(Collected data)

-----

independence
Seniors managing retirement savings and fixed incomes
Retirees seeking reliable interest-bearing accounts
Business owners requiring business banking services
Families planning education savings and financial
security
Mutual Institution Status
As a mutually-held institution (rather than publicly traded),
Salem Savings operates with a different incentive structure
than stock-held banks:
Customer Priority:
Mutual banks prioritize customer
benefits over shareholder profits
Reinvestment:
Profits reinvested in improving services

-----

Assigned task: Which lines in the items above contain the word "banks", with case counting? Collect each of those lines.

Written answer:
than stock-held banks:
Mutual banks prioritize customer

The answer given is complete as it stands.